» **Objective**: Please gather every line below that contains the word "theta" and copy each one in full.

» **Data for this exercise**:
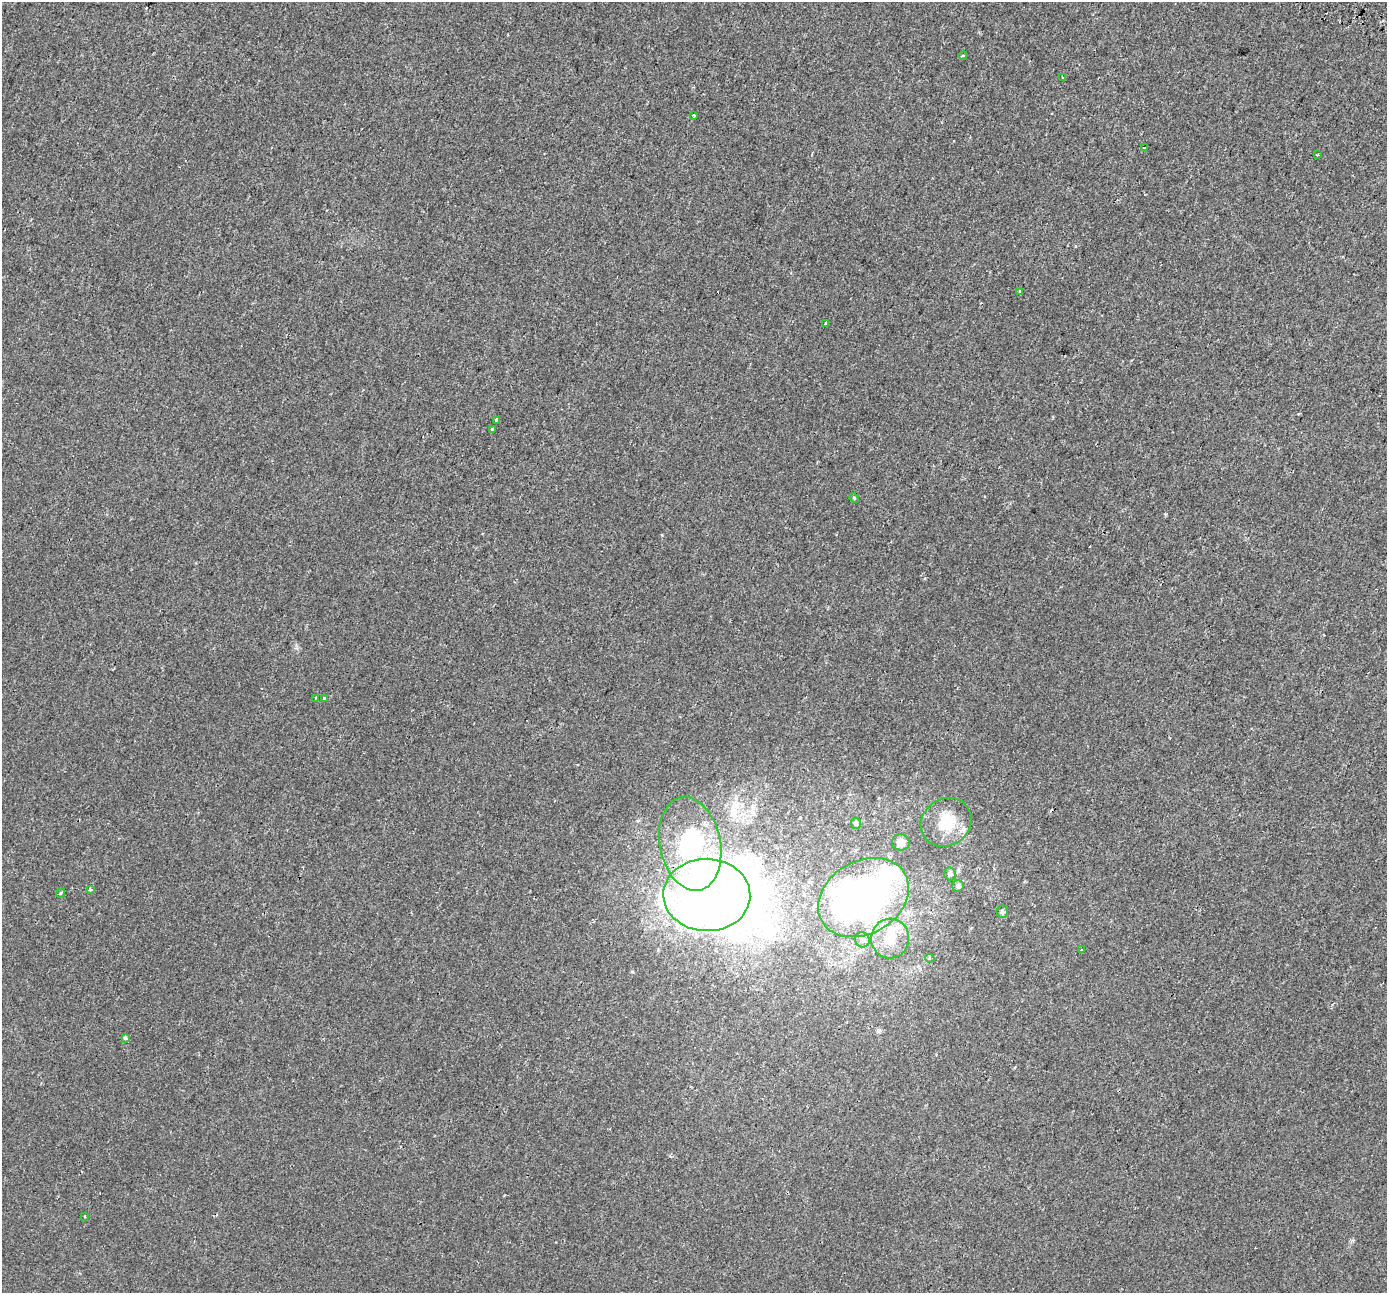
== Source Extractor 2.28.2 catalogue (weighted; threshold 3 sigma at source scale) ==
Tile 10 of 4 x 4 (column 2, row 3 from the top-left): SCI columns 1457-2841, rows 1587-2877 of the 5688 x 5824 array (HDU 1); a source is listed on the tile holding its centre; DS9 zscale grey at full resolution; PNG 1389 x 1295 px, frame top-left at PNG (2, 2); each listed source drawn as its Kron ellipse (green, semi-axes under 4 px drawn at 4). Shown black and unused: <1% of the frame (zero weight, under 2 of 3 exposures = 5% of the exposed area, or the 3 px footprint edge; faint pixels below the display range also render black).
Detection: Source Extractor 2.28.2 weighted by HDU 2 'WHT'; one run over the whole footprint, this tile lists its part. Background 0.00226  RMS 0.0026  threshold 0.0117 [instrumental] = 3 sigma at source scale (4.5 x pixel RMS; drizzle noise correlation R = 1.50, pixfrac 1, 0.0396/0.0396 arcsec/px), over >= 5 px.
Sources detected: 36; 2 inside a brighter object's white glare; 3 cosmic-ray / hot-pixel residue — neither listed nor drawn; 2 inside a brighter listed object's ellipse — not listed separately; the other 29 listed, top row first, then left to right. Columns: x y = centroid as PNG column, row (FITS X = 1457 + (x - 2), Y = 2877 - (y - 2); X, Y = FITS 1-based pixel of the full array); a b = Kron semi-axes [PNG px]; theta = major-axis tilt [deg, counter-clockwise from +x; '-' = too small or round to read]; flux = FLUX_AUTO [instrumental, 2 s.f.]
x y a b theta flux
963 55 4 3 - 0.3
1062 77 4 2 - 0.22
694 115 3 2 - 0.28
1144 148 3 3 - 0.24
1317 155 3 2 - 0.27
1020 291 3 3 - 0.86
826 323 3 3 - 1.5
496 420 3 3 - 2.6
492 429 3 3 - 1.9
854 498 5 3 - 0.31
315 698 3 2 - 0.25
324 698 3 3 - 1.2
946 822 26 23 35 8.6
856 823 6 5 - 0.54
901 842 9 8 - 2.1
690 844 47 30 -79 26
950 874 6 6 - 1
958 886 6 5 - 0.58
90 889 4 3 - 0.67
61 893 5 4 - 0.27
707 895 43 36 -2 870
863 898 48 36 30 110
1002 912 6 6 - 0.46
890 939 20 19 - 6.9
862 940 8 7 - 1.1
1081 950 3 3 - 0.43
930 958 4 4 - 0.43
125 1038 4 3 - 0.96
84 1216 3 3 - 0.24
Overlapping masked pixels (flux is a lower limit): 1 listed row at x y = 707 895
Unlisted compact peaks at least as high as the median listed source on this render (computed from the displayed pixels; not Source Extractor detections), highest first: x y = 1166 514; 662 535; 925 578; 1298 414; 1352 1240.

* * *

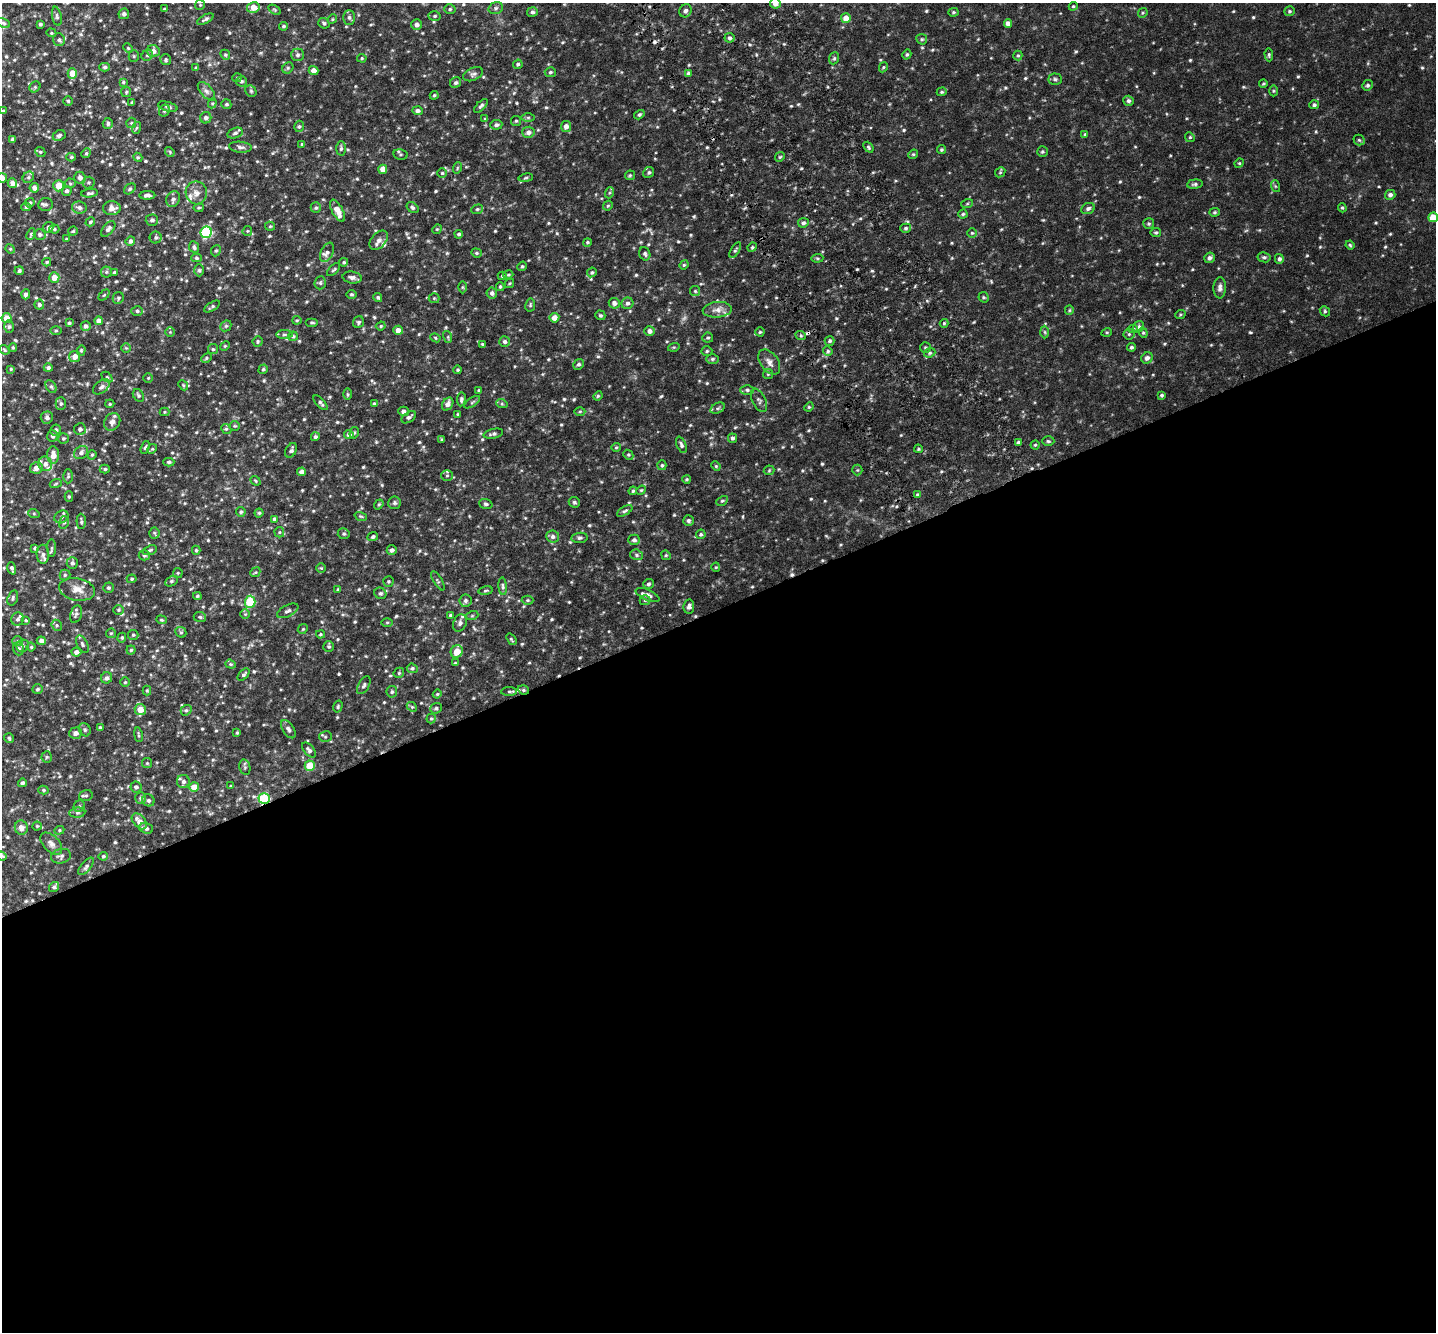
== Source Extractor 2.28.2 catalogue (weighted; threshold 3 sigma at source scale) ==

» **Answer**:
Sources detected: 36; 2 inside a brighter object's white glare; 3 cosmic-ray / hot-pixel residue — neither listed nor drawn; 2 inside a brighter listed object's ellipse — not listed separately; the other 29 listed, top row first, then left to right. Columns: x y = centroid as PNG column, row (FITS X = 1457 + (x - 2), Y = 2877 - (y - 2); X, Y = FITS 1-based pixel of the full array); a b = Kron semi-axes [PNG px]; theta = major-axis tilt [deg, counter-clockwise from +x; '-' = too small or round to read]; flux = FLUX_AUTO [instrumental, 2 s.f.]
x y a b theta flux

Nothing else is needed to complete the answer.